Friday, September 20, 2013
DJ: Japan Kicks Off 3-Way Wage Talks With Business, Labor Lobbies
TOKYO--The Japanese government on Friday kicked off a series of meetings with major business lobbies and labor unions aimed at forming a shared awareness of the drive to end deflation in the hope that the talks will convince companies to raise the nation's long-stagnant wages.
"Our mission with these talks is to build a mutual understanding among the three parties on how companies, facing severe global competition, can still increase their profits and pass on the benefits to workers in the form of employment and wages," economy minister Akira Amari said after the inaugural meeting.
The rare three-way talks are being hosted by Prime Minister Shinzo Abe, who believes higher wages are indispensable in the fight against 15 years of deflation.
"The economy is making progress, and the key is whether we can turn that momentum into a virtuous cycle where profits, wages and employment all improve," Mr.

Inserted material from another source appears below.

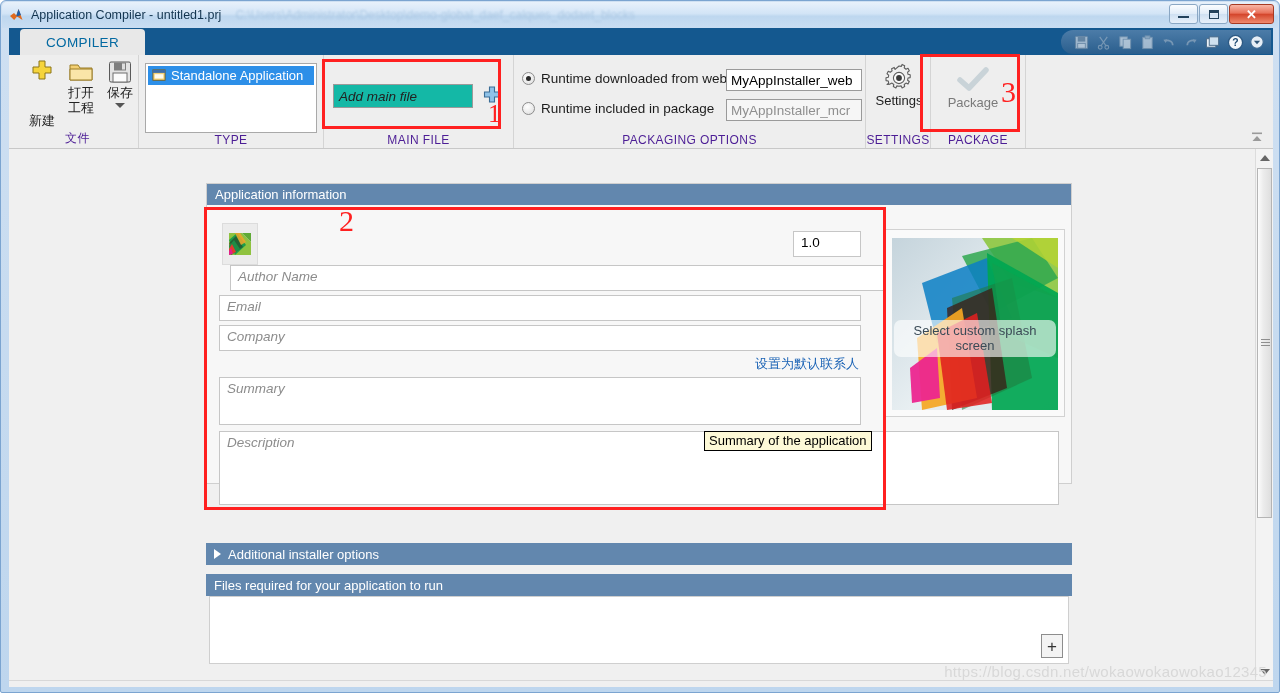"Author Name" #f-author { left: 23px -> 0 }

Abe said during the meeting held Friday afternoon.
Japan plans to increase the 5% sales tax rate to 8% in April next year, and without higher wages, analysts say the tax increase will dent consumer sentiment, rendering almost impossible the goal of pulling the economy out of deflation in the near future.
Participating in the debate are major figures from business lobbies and labor unions, including Japan Business Federation chief Hiromasa Yonekura, and Nobuaki Koga, chairman of the Japanese Trade Union Confederation.

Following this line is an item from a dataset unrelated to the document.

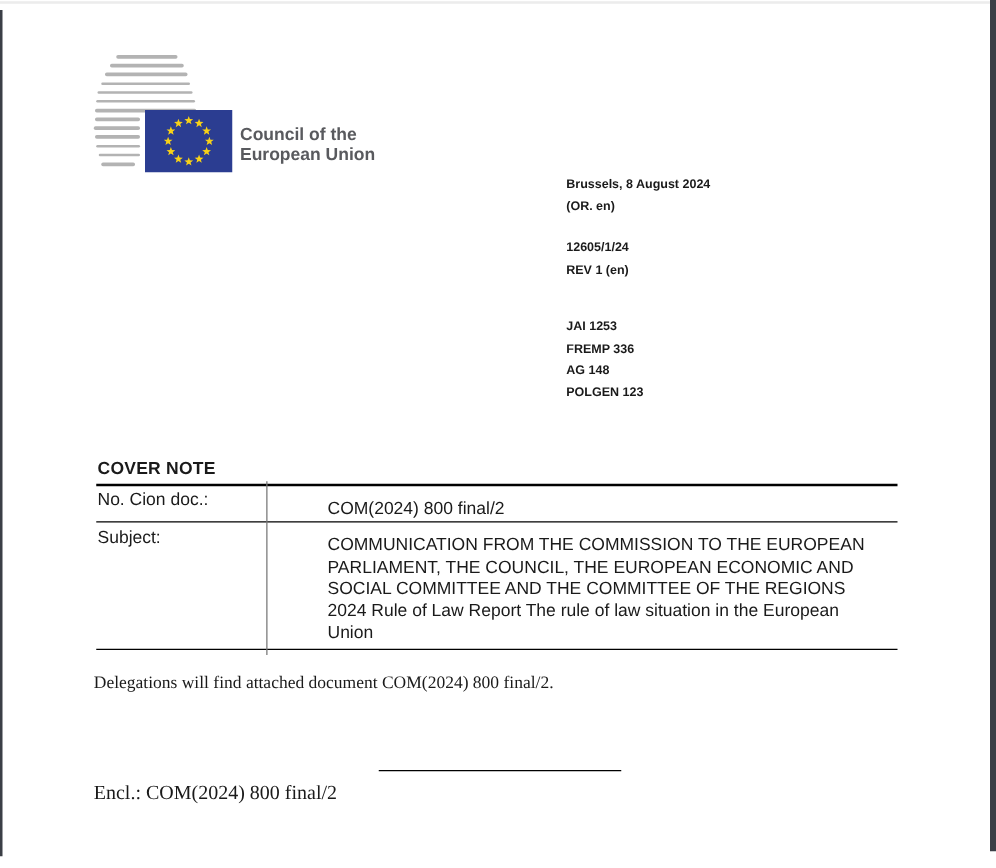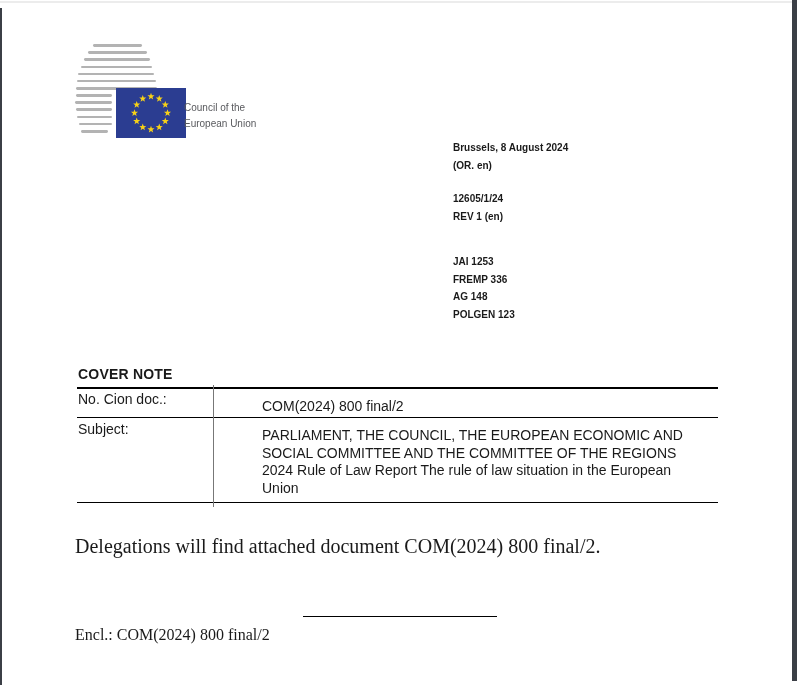"Council of the" .org-name { font-size: 10px -> 14px; font-weight: normal -> bold; left: 184px -> 192px }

As wage and employment issues have traditionally been a sensitive negotiation matter between labor and management in Japan, the two parties are concerned about the government entering the fray.
A government official said the talks will only deal with broad views on how the three can cooperate in improving macroeconomic conditions. He added that Mr. Amari promised the labor and business leaders that the panel won't dig into specific, individual cases.
The panel will convene several times this year, aiming to wrap up by January at the latest. Officials say they hope the outcome of the meeting will have some influence over annual pay negotiations next spring.
In recent years, most companies have complied with demands from workers to boost bonus payments. But economists say it is important that companies hike monthly salaries rather than the one-off payments.
Still, companies are reluctant to increase base salaries because such increments are long-run costs that are difficult to cut back at a later stage.